Di Attilio Occhipinti
La voragine al km 5 dell’autostrada A29, quella che porta a Palermo, è ancora lì. Non si è mai chiusa del tutto. Il boato causato dai quattrocento chili di tritolo che ventuno anni fa stroncarono le vite del giudice Giovanni Falcone, della moglie Francesca Morvillo e di tre uomini della scorta, Vito Schifani, Rocco Dicillo, Antonio Montinaro, si sente tuttora in lontananza. Se ne sente l’eco.
La voragine e il boato. La prima l’abbiamo vista tutti in televisione, chi prima e chi dopo, grandi e piccoli; il boato invece lo hanno potuto udire in pochi, ma chissà in quanti lo hanno immaginato.
La voragine e l’indignazione
E’ sconsolatamente interessante come si possa studiare a tavolino la rimozione fisica di una persona. La lucidità necessaria per elaborare un piano, scegliere l’artiglieria, organizzare i turni per gli appostamenti, decidere il luogo, guardare l’orologio e premere un pulsante. Tutto in modo svizzero, preciso. Un’efficienza da fare invidia. Un orrore. Ma quel 23 maggio del ’92 ha davvero inorridito le coscienze? E la morte, di lì a poco, del giudice Paolo Borsellino? Quanto è profonda quella voragine è difficile da dire. Dopo più di vent’anni la mafia è ancora viva e vegeta, anche se ha subito alcuni danni, come gli arresti eccellenti di Riina, Provenzano, Lo Piccolo.
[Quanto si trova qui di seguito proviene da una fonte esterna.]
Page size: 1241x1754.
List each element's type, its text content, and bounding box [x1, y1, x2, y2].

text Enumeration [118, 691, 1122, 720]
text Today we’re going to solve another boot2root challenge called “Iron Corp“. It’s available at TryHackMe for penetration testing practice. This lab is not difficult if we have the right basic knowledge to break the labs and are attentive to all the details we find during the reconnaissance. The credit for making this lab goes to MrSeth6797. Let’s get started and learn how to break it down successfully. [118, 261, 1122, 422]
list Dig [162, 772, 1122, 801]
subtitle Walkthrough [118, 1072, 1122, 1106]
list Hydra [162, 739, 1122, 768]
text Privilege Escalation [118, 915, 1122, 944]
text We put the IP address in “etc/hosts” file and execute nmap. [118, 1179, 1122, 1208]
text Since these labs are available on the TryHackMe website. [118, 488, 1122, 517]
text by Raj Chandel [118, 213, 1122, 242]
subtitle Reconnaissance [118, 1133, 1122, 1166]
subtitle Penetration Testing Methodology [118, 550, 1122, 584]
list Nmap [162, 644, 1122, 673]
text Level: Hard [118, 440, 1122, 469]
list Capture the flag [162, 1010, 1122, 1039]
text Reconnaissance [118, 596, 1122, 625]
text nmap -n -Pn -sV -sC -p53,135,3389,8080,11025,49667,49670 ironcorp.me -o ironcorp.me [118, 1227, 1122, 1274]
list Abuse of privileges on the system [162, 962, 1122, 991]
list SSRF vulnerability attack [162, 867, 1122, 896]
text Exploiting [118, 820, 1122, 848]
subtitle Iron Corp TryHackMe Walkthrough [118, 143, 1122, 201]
Il fatto è che le stragi del ’92 dovevano scuotere le fondamenta dello Stato, dovevano interrompere il lavoro di chi stava provando a fare terra bruciata intorno ai cosiddetti “uomini d’onore” e allo stesso tempo potevano essere l’occasione di riscatto per un intero popolo. Intrecci strani, è vero. Ma se è vero che dalla decadenza e della distruzione può nascere qualcosa di buono e addirittura qualcosa di meglio, allora quella poteva essere la nostra occasione. L’indignazione massima che corrisponde alla massima reazione. Per tanta gente è stato così, l’antimafia fatta dai tanti uomini e dalle tante donne ha continuato la sua coraggiosa azione, eppure quella voragine c’è ancora. Come mai? Falcone diceva che “la mafia non è affatto invincibile. È un fatto umano e come tutti i fatti umani ha un inizio, e avrà anche una fine. Piuttosto bisogna rendersi conto che è un fenomeno terribilmente serio e molto grave e che si può vincere non pretendendo eroismo da inermi cittadini, ma impegnando in questa battaglia tutte le forze migliori delle istituzioni”. Già, la battaglia che impegna le istituzioni. Viene in mente Pippo Fava, il quale, intervistato da Enzo Biagi, affermava di aver assistito a molti funerali di Stato e di aver visto spesso gli assassini sul palco delle autorità.
La nostra realtà
Una realtà amara, con la quale abbiamo imparato a convivere in questi anni, notizia dopo notizia, sui giornali e in televisione. Poi magari vediamo le foto in bianco e nero di Falcone e Borsellino o il film I cento passi e tutto diventa chiaro, riaffiorano i ricordi e si sveglia pure un po’ di sana rabbia. Ma il passo falso l’abbiamo commesso prima: aver imparato a convivere con questa disgustosa realtà è stato l’errore. Quando diventa “normale”, quando diventa “abitudine”, quando diventa “che ci possiamo fare, l’Italia è così”, allora è in quel momento, in quel preciso istante, che ci siamo messi fuori gioco da soli.
Il riscatto deve partire dal popolo e allo stesso tempo, diceva Falcone, le istituzioni devono muovere guerra alla mafia. E la fiducia allora chi se la merita, il popolo o lo Stato? Sarebbe bello non dover scegliere.
A ventuno anni dalla strage di Capaci quella voragine è ancora lì dove l’abbiamo lasciata. E il boato? Bè, quello è uno strazio che dovrebbe risuonare dentro di noi, sempre. Forse ci aiuterebbe a scegliere e a capire chi sono i colpevoli, quelli veri.